[Задания для выполнения]:
A. Перечислите все места в городе, где побывали рассказчик и его провожатый, как они названы в тексте о поисках неизвестных героев.
B. Какая надпись была нацарапана на подоконнике, согласно тексту о поисках неизвестных героев?

[Исходный текст]:

Местные жители радовались, что гитлеровцы отступили и скоро, как все думали, выкатятся из города. Но советские воины, видимо, получили от своего командования какой-то приказ и под покровом наступившей ночи снова отошли на свой берег.
На другой день в сопровождении одного из очевидцев я отправился по следам неизвестных героев. Мой провожатый вел меня по узким улочкам, показывал одному ему понятные следы давних боев. Мы спускались в пахнувшие сыростью подвалы, поднимались на какую-то старую башню, или пожарную вышку, где к перекладинам, опутанным паутиной, прилепились летучие мыши. Там поляк показал мне нацарапанную гвоздем или штыком надпись на подоконнике: «Мы не уйдем!» Написано было по-русски. Но ведь это мог написать и местный партизан? Здесь, в городе, многие знали русский язык, некоторые даже неплохо говорили по-русски.
Более достоверным доказательством был сохранившийся в одном из подвалов ящик с поржавевшими и позеленевшими винтовочными обоймами. Самих патронов не было, их вынули взрослые, опасаясь за своих любознательных ребятишек. Но обоймы оставили — нарочно, как память о советских, воинах.
Но и это не убедило меня окончательно. Мало ли, как мог попасть сюда этот ящик. Те же польские партизаны зачастую пользовались нашим оружием и боеприпасами. Не исключено, что наши или польские воины вели здесь бой при освобождении города от гитлеровцев летом сорок четвертого года.
«Подвергай все сомнению!» Полушутя-полусерьезно я повторял этот любимый девиз мудрецов моему деятельному гиду. В сорок первом, когда здесь шли бои, ему было уже тринадцать лет. Теперь он учитель с солидным стажем и может вполне авторитетно утверждать, что память у подростка даже лучше, чем у взрослого человека, уже перегруженного впечатлениями.
Одинаково взволнованные нашими поисками, мы не заметили, как оказались перед красивым зданием с большим зеленым куполом и лепными украшениями на фронтоне. Это и был городской госпиталь, местный «шпиталь», построенный еще в прошлом веке. «Здесь они остановились», — сказал спутник. И чтобы предупредить мои сомнения, он повел меня… к главному врачу.

Записи набора данных:
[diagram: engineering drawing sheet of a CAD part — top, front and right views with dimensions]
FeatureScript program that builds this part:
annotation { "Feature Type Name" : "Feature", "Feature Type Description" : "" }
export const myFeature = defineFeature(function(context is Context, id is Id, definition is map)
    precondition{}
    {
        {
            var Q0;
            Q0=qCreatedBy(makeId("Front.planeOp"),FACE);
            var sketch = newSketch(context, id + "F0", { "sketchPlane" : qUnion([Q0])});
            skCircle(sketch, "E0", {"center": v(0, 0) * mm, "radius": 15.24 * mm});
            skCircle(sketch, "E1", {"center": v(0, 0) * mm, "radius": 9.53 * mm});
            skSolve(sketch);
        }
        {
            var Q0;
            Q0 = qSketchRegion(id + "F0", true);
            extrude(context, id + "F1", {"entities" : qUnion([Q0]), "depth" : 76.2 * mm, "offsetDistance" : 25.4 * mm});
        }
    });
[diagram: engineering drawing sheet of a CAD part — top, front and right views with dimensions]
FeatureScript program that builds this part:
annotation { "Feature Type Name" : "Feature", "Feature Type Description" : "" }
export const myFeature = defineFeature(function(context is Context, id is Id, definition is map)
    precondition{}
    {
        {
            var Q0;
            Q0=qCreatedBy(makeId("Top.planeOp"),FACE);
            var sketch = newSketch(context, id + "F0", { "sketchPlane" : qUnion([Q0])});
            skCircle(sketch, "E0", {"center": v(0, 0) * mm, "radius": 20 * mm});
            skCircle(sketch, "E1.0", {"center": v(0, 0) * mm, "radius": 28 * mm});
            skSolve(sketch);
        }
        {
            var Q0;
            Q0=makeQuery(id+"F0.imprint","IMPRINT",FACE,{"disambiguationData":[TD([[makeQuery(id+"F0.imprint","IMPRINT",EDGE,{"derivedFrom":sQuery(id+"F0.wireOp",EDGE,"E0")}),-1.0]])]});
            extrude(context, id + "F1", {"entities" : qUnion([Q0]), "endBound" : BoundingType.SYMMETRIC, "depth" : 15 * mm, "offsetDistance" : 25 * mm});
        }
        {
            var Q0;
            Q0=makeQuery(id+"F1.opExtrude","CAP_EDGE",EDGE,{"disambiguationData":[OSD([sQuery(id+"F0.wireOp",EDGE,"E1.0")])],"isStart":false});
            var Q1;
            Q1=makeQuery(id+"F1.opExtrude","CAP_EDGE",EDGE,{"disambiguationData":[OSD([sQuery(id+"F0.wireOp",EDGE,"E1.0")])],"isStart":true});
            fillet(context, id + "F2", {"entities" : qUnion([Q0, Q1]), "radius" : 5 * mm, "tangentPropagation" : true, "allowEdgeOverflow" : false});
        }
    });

[Ответы к заданиям]:
A. Узкие улочки; подвалы, пахнувшие сыростью; старая башня, или пожарная вышка; городской госпиталь, здание с большим зеленым куполом.

B. «Мы не уйдем!»